Present the stretch of the records below that runs from the line containing "pose: elev=95.2 azim=195.2" through the line containing "Dot at: (271, 306)", inclusive, as a Markdown table with the columns No. and Line, numbering each row and skipping blank lines. Leave the pictures out of your answer.

# Saved data entries

-------------------------

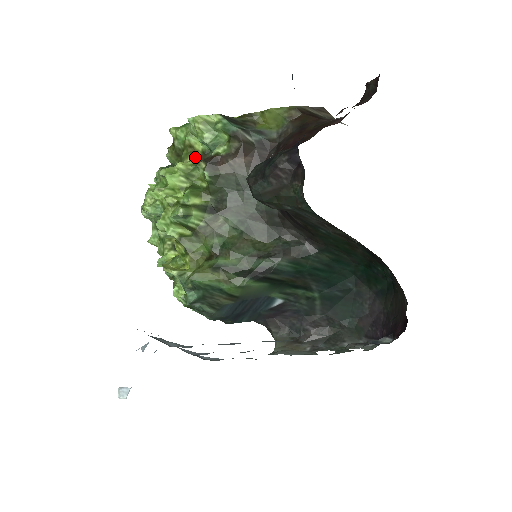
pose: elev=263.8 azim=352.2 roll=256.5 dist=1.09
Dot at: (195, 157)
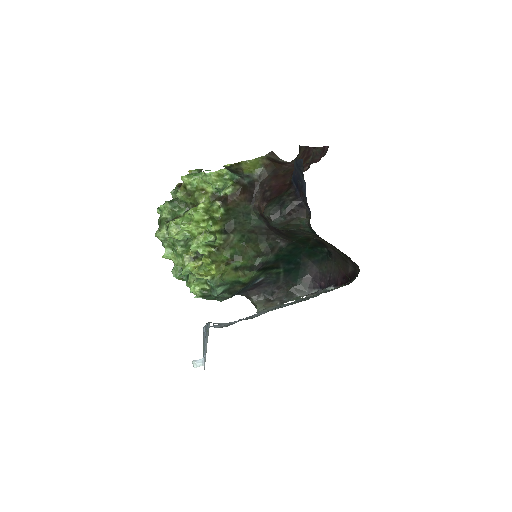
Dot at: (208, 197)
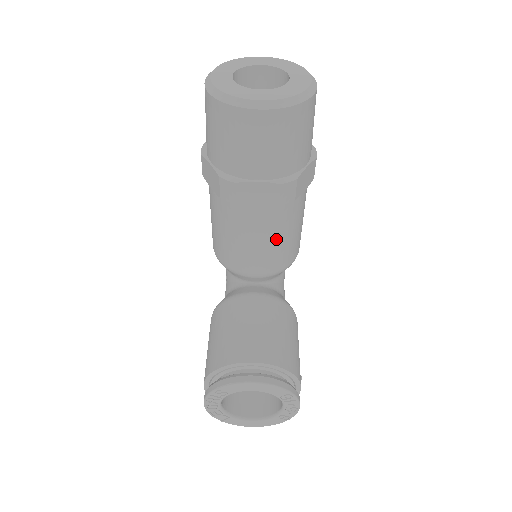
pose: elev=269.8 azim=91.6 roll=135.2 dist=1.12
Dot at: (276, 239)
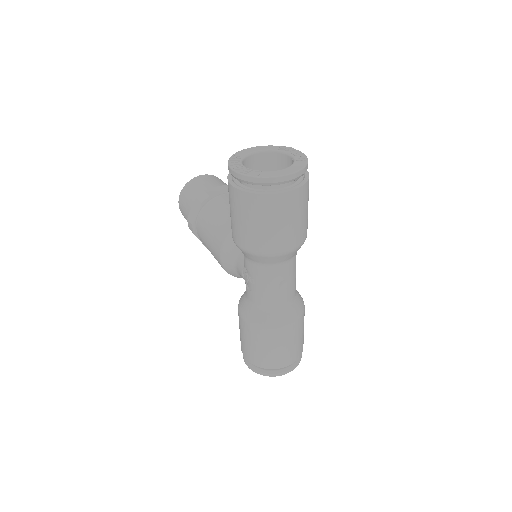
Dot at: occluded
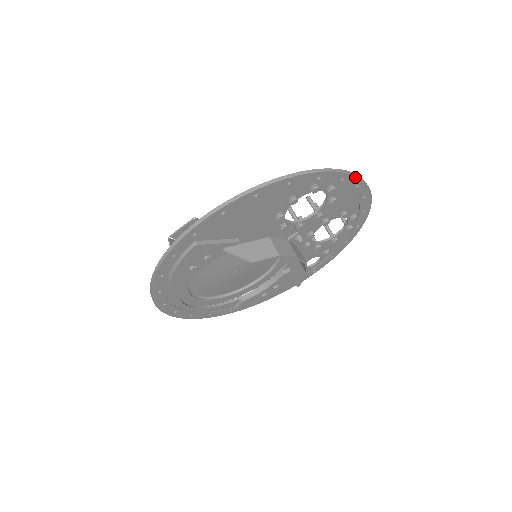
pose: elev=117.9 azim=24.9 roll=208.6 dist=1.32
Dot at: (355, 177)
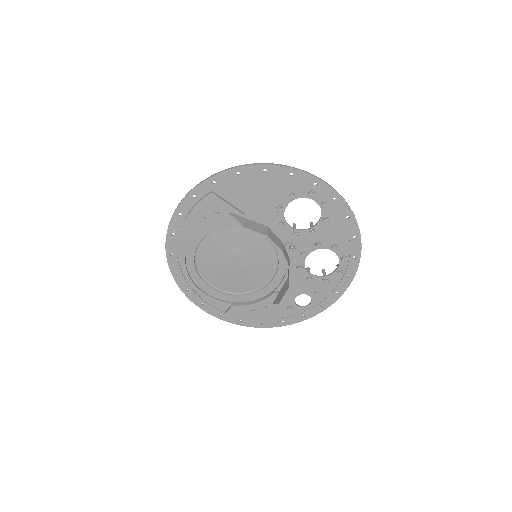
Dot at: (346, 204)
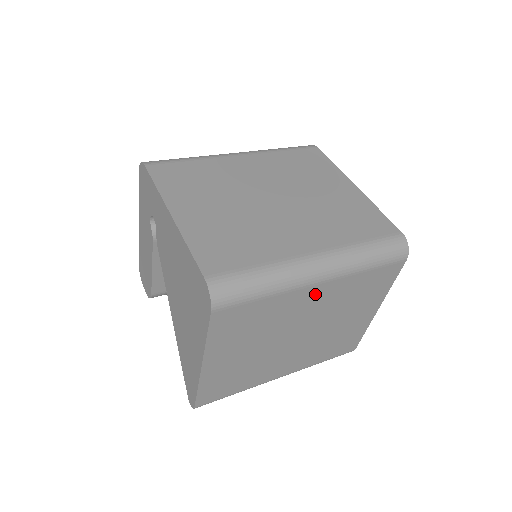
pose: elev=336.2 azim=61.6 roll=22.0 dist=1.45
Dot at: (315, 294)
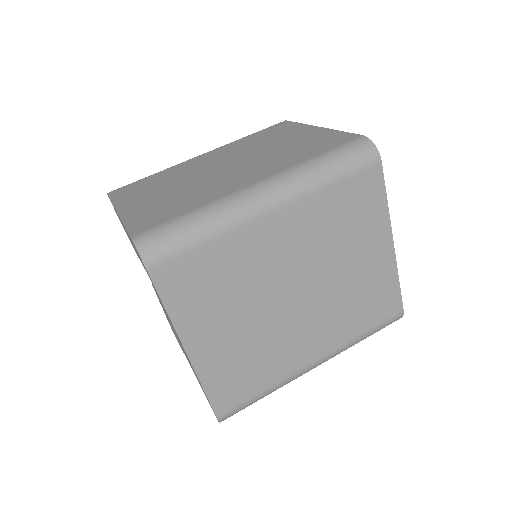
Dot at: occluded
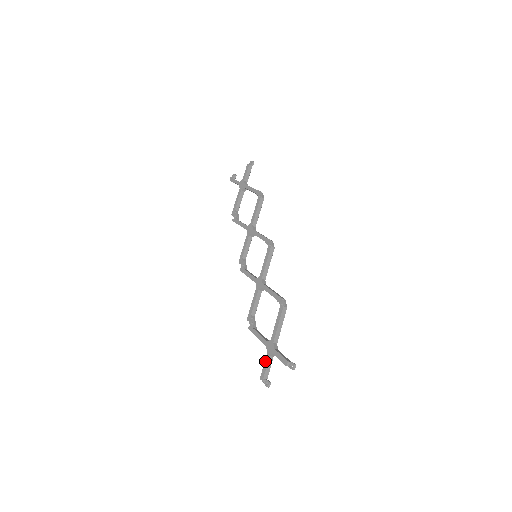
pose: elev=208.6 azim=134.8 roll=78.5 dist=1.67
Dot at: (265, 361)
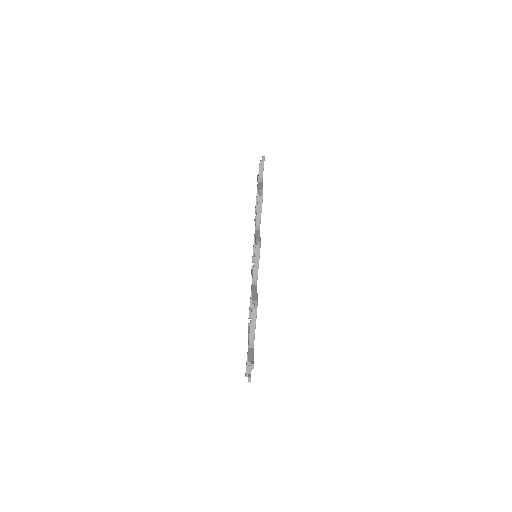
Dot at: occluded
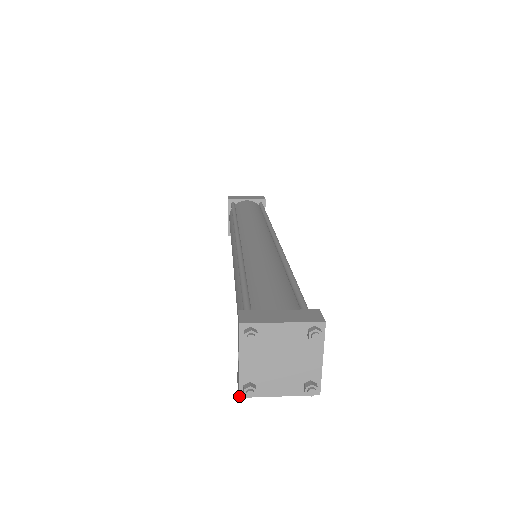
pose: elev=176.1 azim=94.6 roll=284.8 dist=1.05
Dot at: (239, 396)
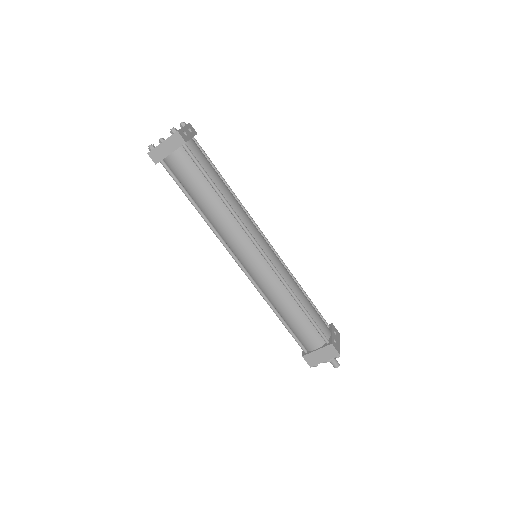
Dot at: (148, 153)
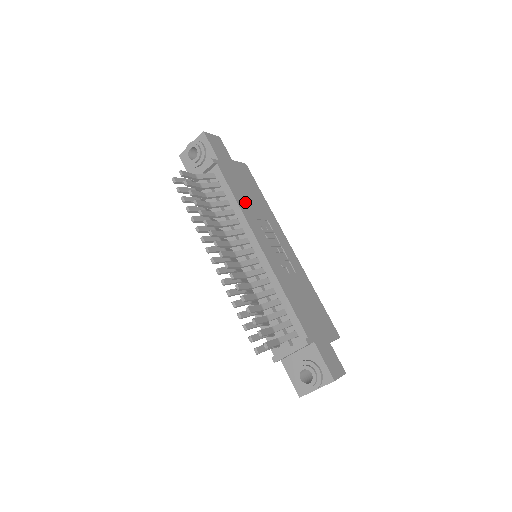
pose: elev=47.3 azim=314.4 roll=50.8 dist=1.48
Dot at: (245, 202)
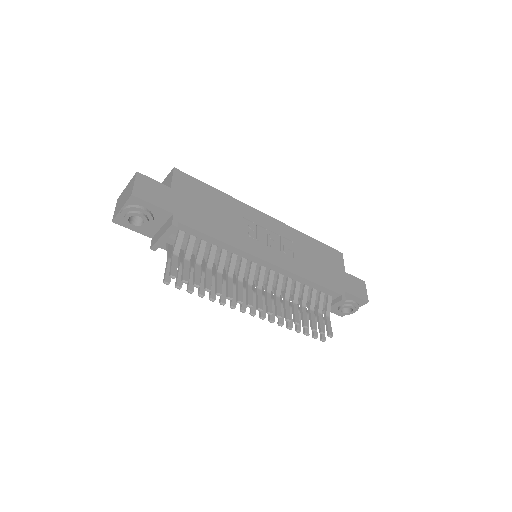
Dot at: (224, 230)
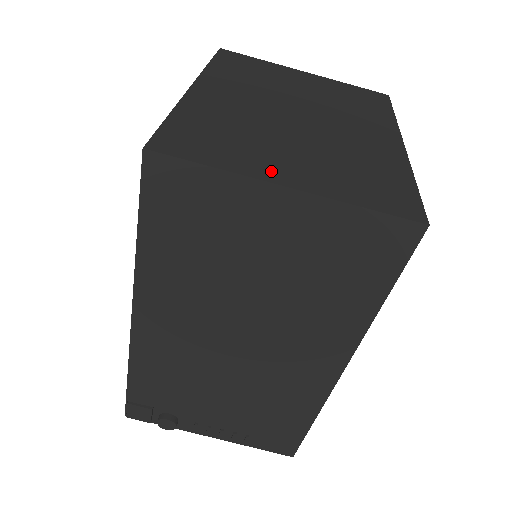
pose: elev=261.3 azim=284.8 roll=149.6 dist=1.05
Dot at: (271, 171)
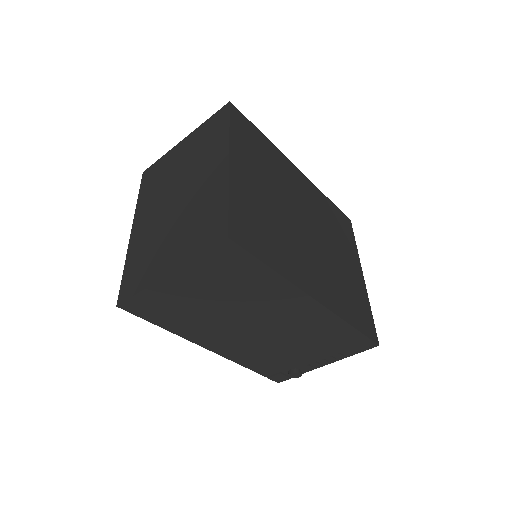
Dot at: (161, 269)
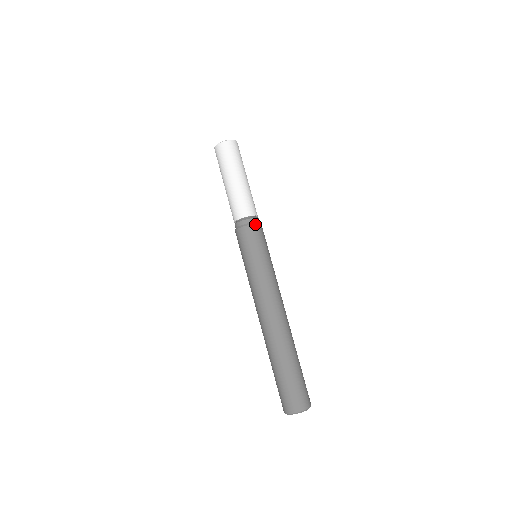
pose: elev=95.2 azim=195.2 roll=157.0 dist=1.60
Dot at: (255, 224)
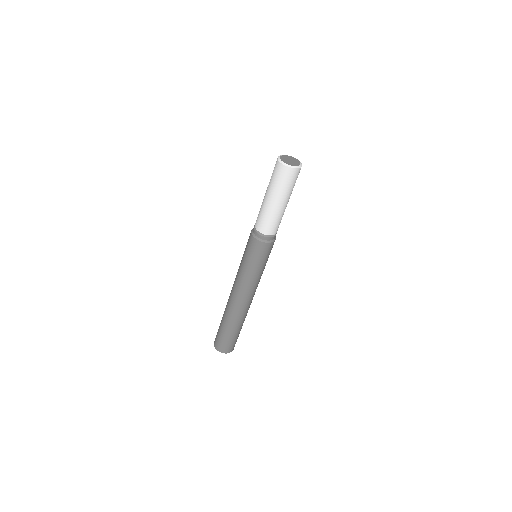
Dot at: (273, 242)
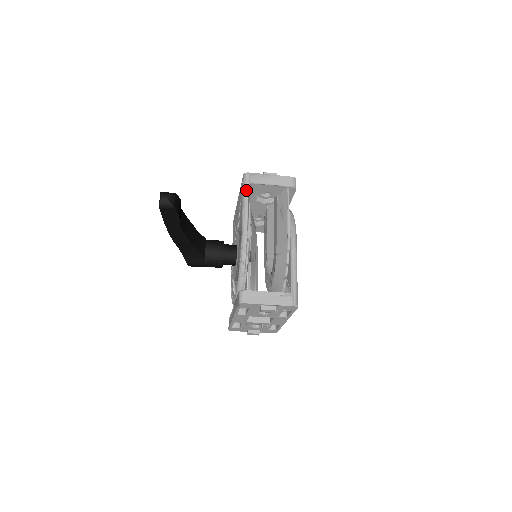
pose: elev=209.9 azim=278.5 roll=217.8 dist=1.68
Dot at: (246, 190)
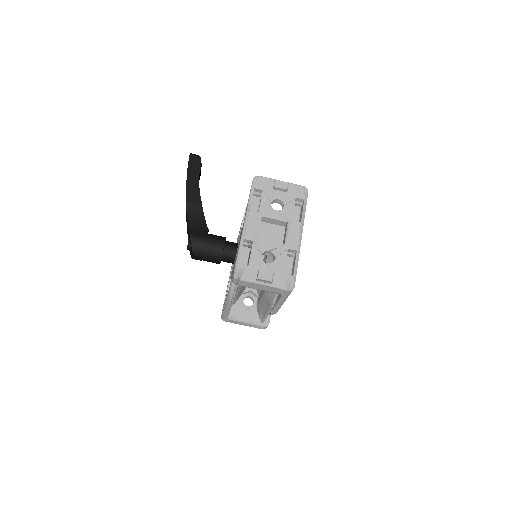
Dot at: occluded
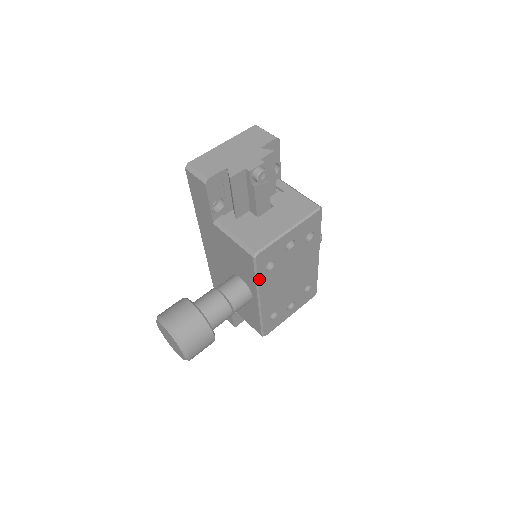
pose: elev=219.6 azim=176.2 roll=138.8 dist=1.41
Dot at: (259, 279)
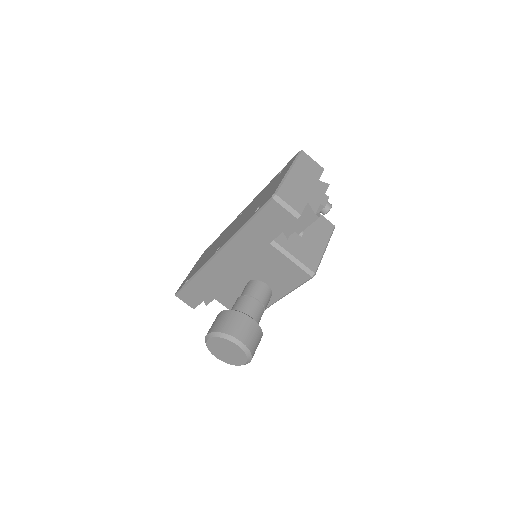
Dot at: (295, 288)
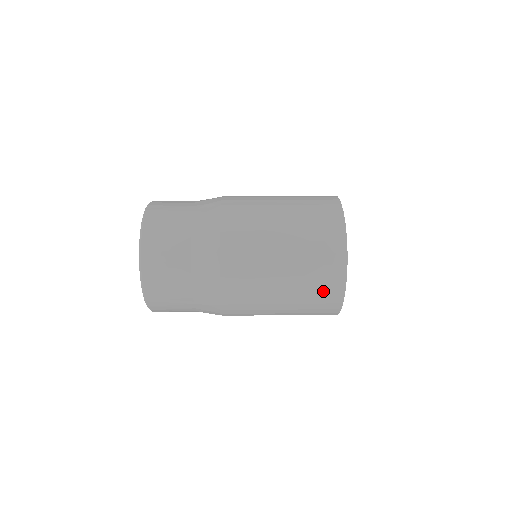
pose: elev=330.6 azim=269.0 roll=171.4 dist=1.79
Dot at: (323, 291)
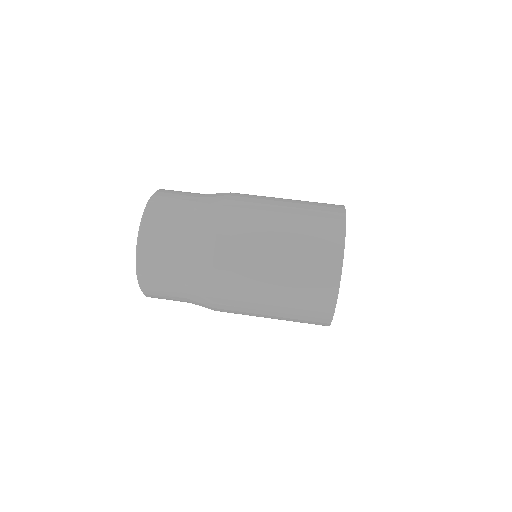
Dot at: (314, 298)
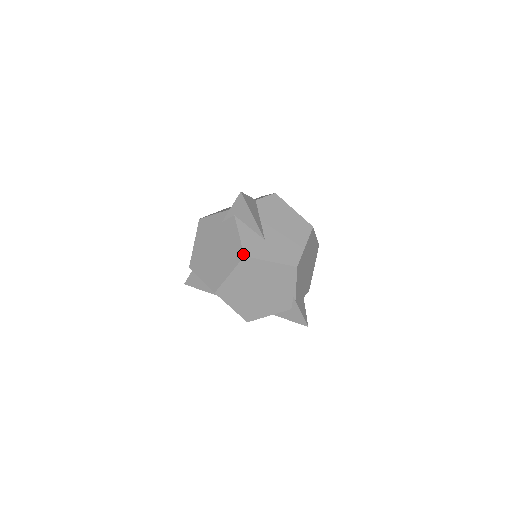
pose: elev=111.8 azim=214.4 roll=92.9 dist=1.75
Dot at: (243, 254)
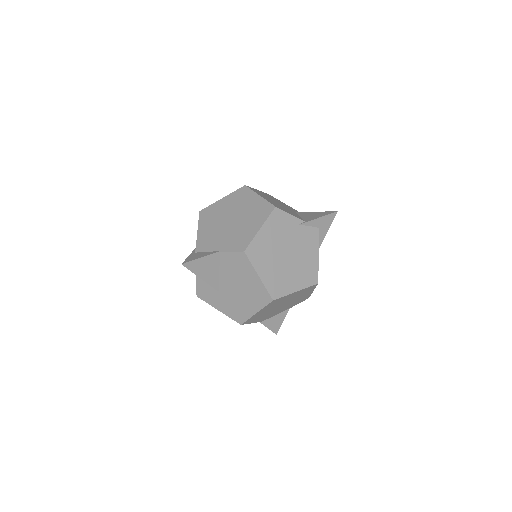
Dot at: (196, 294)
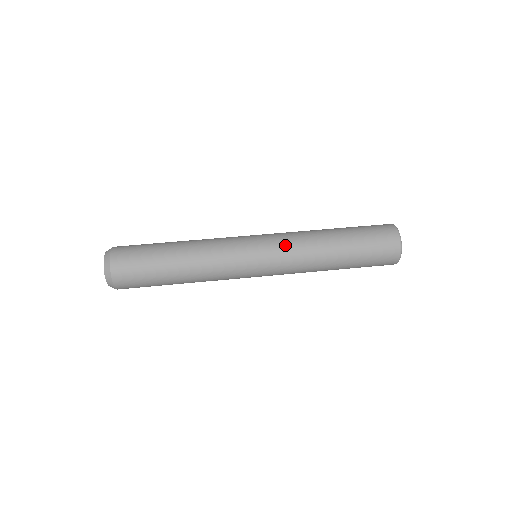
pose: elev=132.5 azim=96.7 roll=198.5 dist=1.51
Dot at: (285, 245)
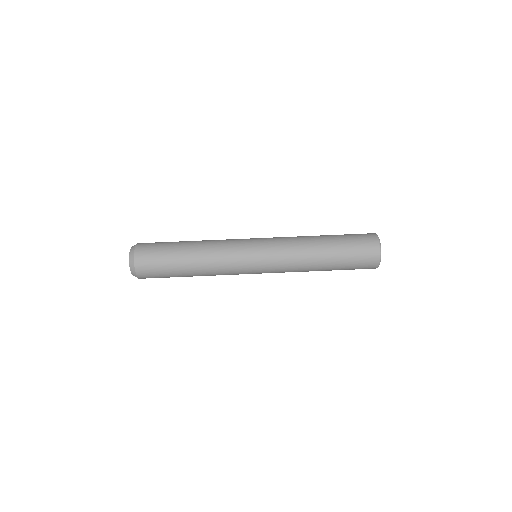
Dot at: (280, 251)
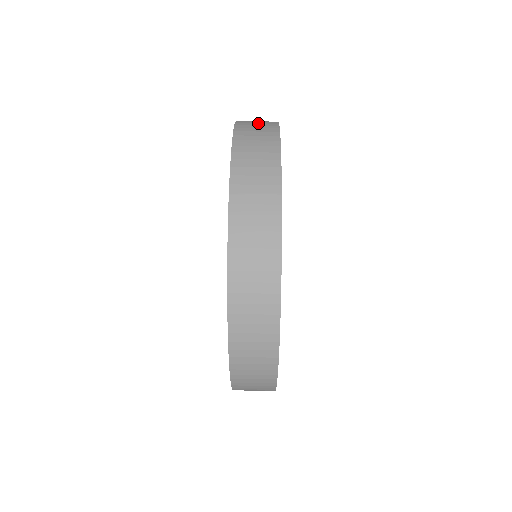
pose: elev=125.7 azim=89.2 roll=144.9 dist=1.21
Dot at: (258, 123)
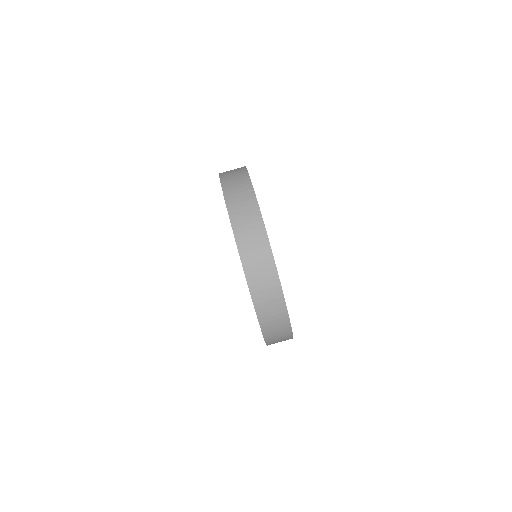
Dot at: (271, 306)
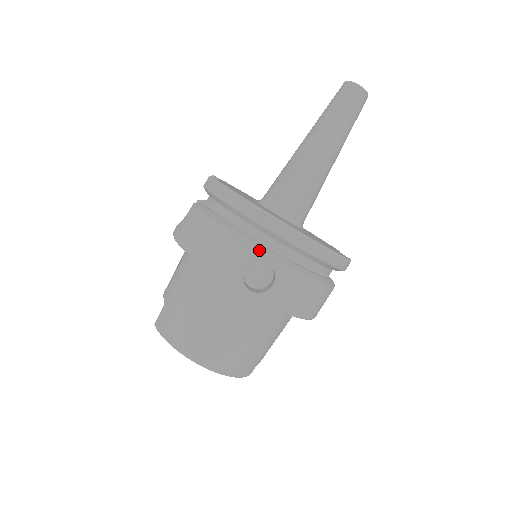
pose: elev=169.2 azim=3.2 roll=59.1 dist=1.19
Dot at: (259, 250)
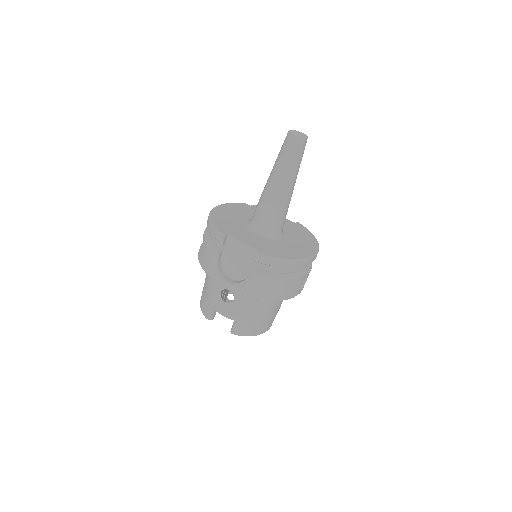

-------------------------

# Complete response
| No. | Line |
|---|---|
| 1 | pose: elev=95.2 azim=195.2 roll=157.0 dist=1.60 |
| 2 | Dot at: (255, 224) |
| 3 | Dot at: (273, 242) |
| 4 | pose: elev=209.9 azim=278.5 roll=217.8 dist=1.68 |
| 5 | Dot at: (246, 190) |
| 6 | Dot at: occluded |
| 7 | pose: elev=219.6 azim=176.2 roll=138.8 dist=1.41 |
| 8 | Dot at: (259, 279) |
| 9 | Dot at: (295, 288) |
| 10 | pose: elev=330.6 azim=269.0 roll=171.4 dist=1.79 |
| 11 | Dot at: (323, 291) |
| 12 | Dot at: (314, 298) |
| 13 | pose: elev=111.8 azim=214.4 roll=92.9 dist=1.75 |
| 14 | Dot at: (243, 254) |
| 15 | Dot at: (196, 294) |
| 16 | pose: elev=132.5 azim=96.7 roll=198.5 dist=1.51 |
| 17 | Dot at: (285, 245) |
| 18 | Dot at: (280, 251) |
| 19 | pose: elev=125.7 azim=89.2 roll=144.9 dist=1.21 |
| 20 | Dot at: (258, 123) |
| 21 | Dot at: (271, 306) |